### EXERCISE TASK
Rewrite the entries below, changing "pose" to "camera" wherever it occurs and leaving everything else as it is.

### Saved data entries
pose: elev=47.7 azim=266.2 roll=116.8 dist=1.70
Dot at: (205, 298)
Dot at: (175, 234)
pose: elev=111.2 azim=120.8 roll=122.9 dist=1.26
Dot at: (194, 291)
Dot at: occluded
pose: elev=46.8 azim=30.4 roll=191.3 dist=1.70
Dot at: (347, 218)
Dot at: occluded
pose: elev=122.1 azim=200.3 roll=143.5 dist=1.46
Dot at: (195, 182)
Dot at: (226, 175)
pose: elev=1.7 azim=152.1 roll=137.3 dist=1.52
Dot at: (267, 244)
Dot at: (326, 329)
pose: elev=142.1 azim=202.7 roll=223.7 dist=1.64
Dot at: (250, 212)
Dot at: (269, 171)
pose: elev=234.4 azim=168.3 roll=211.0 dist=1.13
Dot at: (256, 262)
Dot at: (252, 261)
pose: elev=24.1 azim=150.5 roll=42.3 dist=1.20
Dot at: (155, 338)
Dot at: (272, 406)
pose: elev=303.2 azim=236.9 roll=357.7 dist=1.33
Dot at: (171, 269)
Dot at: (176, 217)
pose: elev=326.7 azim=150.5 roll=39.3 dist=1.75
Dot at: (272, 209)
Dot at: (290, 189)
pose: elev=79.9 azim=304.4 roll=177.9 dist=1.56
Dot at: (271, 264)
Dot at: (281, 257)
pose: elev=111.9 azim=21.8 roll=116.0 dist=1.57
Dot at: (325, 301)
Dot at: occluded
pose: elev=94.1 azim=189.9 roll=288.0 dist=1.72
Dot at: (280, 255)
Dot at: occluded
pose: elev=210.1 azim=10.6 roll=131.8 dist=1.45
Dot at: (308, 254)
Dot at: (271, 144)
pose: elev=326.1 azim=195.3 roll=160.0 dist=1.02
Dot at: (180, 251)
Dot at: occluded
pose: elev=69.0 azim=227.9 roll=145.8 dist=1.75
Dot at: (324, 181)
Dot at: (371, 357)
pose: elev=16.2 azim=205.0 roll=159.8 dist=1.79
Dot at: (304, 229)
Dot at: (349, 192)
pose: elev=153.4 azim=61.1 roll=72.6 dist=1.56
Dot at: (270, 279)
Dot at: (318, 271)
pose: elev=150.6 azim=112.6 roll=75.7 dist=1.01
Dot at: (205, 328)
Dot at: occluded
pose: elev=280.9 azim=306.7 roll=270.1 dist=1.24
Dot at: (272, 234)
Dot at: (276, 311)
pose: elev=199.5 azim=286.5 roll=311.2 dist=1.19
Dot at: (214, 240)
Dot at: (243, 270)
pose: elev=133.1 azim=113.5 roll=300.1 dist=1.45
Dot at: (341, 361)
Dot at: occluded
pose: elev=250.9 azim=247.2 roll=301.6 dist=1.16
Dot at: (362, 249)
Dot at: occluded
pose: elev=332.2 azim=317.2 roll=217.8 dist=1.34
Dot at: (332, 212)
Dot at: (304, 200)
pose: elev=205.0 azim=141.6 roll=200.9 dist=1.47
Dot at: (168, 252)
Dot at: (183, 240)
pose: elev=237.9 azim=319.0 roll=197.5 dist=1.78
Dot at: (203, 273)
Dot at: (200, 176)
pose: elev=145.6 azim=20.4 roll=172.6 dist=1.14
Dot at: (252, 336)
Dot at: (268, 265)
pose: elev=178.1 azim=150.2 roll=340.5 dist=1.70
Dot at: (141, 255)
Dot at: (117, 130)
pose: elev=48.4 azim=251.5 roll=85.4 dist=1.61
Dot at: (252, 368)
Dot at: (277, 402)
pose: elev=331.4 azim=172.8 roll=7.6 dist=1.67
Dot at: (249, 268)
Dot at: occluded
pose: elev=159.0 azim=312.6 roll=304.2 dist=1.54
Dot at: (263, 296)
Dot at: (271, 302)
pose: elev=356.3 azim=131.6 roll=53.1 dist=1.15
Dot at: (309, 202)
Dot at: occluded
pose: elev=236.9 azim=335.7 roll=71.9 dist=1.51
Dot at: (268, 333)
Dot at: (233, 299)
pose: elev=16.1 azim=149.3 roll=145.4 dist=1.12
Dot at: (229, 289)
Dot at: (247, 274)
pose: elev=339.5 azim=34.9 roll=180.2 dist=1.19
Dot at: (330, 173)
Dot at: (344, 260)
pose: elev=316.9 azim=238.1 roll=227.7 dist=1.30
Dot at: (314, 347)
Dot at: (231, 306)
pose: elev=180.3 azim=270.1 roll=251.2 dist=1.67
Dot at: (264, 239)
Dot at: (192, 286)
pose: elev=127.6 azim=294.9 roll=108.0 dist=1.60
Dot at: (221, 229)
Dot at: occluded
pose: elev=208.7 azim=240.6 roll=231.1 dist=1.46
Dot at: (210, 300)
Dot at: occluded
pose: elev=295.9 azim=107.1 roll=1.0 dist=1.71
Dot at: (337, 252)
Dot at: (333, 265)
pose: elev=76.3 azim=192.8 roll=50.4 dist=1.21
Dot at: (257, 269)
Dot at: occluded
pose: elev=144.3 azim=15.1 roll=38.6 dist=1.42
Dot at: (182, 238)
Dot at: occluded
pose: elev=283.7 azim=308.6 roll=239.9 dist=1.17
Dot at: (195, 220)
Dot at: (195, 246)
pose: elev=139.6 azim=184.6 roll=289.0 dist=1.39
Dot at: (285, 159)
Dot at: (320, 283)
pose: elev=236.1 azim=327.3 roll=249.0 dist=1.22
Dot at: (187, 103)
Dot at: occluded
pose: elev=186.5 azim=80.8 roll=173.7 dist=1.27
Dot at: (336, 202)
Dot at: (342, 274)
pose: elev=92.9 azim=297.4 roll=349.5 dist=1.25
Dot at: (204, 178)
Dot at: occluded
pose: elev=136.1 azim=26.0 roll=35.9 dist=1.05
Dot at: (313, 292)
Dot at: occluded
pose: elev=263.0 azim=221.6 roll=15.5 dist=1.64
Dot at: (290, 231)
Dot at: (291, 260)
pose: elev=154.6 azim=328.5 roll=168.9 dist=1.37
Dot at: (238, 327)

### COMPLETED EXERCISE
camera: elev=47.7 azim=266.2 roll=116.8 dist=1.70
Dot at: (205, 298)
Dot at: (175, 234)
camera: elev=111.2 azim=120.8 roll=122.9 dist=1.26
Dot at: (194, 291)
Dot at: occluded
camera: elev=46.8 azim=30.4 roll=191.3 dist=1.70
Dot at: (347, 218)
Dot at: occluded
camera: elev=122.1 azim=200.3 roll=143.5 dist=1.46
Dot at: (195, 182)
Dot at: (226, 175)
camera: elev=1.7 azim=152.1 roll=137.3 dist=1.52
Dot at: (267, 244)
Dot at: (326, 329)
camera: elev=142.1 azim=202.7 roll=223.7 dist=1.64
Dot at: (250, 212)
Dot at: (269, 171)
camera: elev=234.4 azim=168.3 roll=211.0 dist=1.13
Dot at: (256, 262)
Dot at: (252, 261)
camera: elev=24.1 azim=150.5 roll=42.3 dist=1.20
Dot at: (155, 338)
Dot at: (272, 406)
camera: elev=303.2 azim=236.9 roll=357.7 dist=1.33
Dot at: (171, 269)
Dot at: (176, 217)
camera: elev=326.7 azim=150.5 roll=39.3 dist=1.75
Dot at: (272, 209)
Dot at: (290, 189)
camera: elev=79.9 azim=304.4 roll=177.9 dist=1.56
Dot at: (271, 264)
Dot at: (281, 257)
camera: elev=111.9 azim=21.8 roll=116.0 dist=1.57
Dot at: (325, 301)
Dot at: occluded
camera: elev=94.1 azim=189.9 roll=288.0 dist=1.72
Dot at: (280, 255)
Dot at: occluded
camera: elev=210.1 azim=10.6 roll=131.8 dist=1.45
Dot at: (308, 254)
Dot at: (271, 144)
camera: elev=326.1 azim=195.3 roll=160.0 dist=1.02
Dot at: (180, 251)
Dot at: occluded
camera: elev=69.0 azim=227.9 roll=145.8 dist=1.75
Dot at: (324, 181)
Dot at: (371, 357)
camera: elev=16.2 azim=205.0 roll=159.8 dist=1.79
Dot at: (304, 229)
Dot at: (349, 192)
camera: elev=153.4 azim=61.1 roll=72.6 dist=1.56
Dot at: (270, 279)
Dot at: (318, 271)
camera: elev=150.6 azim=112.6 roll=75.7 dist=1.01
Dot at: (205, 328)
Dot at: occluded
camera: elev=280.9 azim=306.7 roll=270.1 dist=1.24
Dot at: (272, 234)
Dot at: (276, 311)
camera: elev=199.5 azim=286.5 roll=311.2 dist=1.19
Dot at: (214, 240)
Dot at: (243, 270)
camera: elev=133.1 azim=113.5 roll=300.1 dist=1.45
Dot at: (341, 361)
Dot at: occluded
camera: elev=250.9 azim=247.2 roll=301.6 dist=1.16
Dot at: (362, 249)
Dot at: occluded
camera: elev=332.2 azim=317.2 roll=217.8 dist=1.34
Dot at: (332, 212)
Dot at: (304, 200)
camera: elev=205.0 azim=141.6 roll=200.9 dist=1.47
Dot at: (168, 252)
Dot at: (183, 240)
camera: elev=237.9 azim=319.0 roll=197.5 dist=1.78
Dot at: (203, 273)
Dot at: (200, 176)
camera: elev=145.6 azim=20.4 roll=172.6 dist=1.14
Dot at: (252, 336)
Dot at: (268, 265)
camera: elev=178.1 azim=150.2 roll=340.5 dist=1.70
Dot at: (141, 255)
Dot at: (117, 130)
camera: elev=48.4 azim=251.5 roll=85.4 dist=1.61
Dot at: (252, 368)
Dot at: (277, 402)
camera: elev=331.4 azim=172.8 roll=7.6 dist=1.67
Dot at: (249, 268)
Dot at: occluded
camera: elev=159.0 azim=312.6 roll=304.2 dist=1.54
Dot at: (263, 296)
Dot at: (271, 302)
camera: elev=356.3 azim=131.6 roll=53.1 dist=1.15
Dot at: (309, 202)
Dot at: occluded
camera: elev=236.9 azim=335.7 roll=71.9 dist=1.51
Dot at: (268, 333)
Dot at: (233, 299)
camera: elev=16.1 azim=149.3 roll=145.4 dist=1.12
Dot at: (229, 289)
Dot at: (247, 274)
camera: elev=339.5 azim=34.9 roll=180.2 dist=1.19
Dot at: (330, 173)
Dot at: (344, 260)
camera: elev=316.9 azim=238.1 roll=227.7 dist=1.30
Dot at: (314, 347)
Dot at: (231, 306)
camera: elev=180.3 azim=270.1 roll=251.2 dist=1.67
Dot at: (264, 239)
Dot at: (192, 286)
camera: elev=127.6 azim=294.9 roll=108.0 dist=1.60
Dot at: (221, 229)
Dot at: occluded
camera: elev=208.7 azim=240.6 roll=231.1 dist=1.46
Dot at: (210, 300)
Dot at: occluded
camera: elev=295.9 azim=107.1 roll=1.0 dist=1.71
Dot at: (337, 252)
Dot at: (333, 265)
camera: elev=76.3 azim=192.8 roll=50.4 dist=1.21
Dot at: (257, 269)
Dot at: occluded
camera: elev=144.3 azim=15.1 roll=38.6 dist=1.42
Dot at: (182, 238)
Dot at: occluded
camera: elev=283.7 azim=308.6 roll=239.9 dist=1.17
Dot at: (195, 220)
Dot at: (195, 246)
camera: elev=139.6 azim=184.6 roll=289.0 dist=1.39
Dot at: (285, 159)
Dot at: (320, 283)
camera: elev=236.1 azim=327.3 roll=249.0 dist=1.22
Dot at: (187, 103)
Dot at: occluded
camera: elev=186.5 azim=80.8 roll=173.7 dist=1.27
Dot at: (336, 202)
Dot at: (342, 274)
camera: elev=92.9 azim=297.4 roll=349.5 dist=1.25
Dot at: (204, 178)
Dot at: occluded
camera: elev=136.1 azim=26.0 roll=35.9 dist=1.05
Dot at: (313, 292)
Dot at: occluded
camera: elev=263.0 azim=221.6 roll=15.5 dist=1.64
Dot at: (290, 231)
Dot at: (291, 260)
camera: elev=154.6 azim=328.5 roll=168.9 dist=1.37
Dot at: (238, 327)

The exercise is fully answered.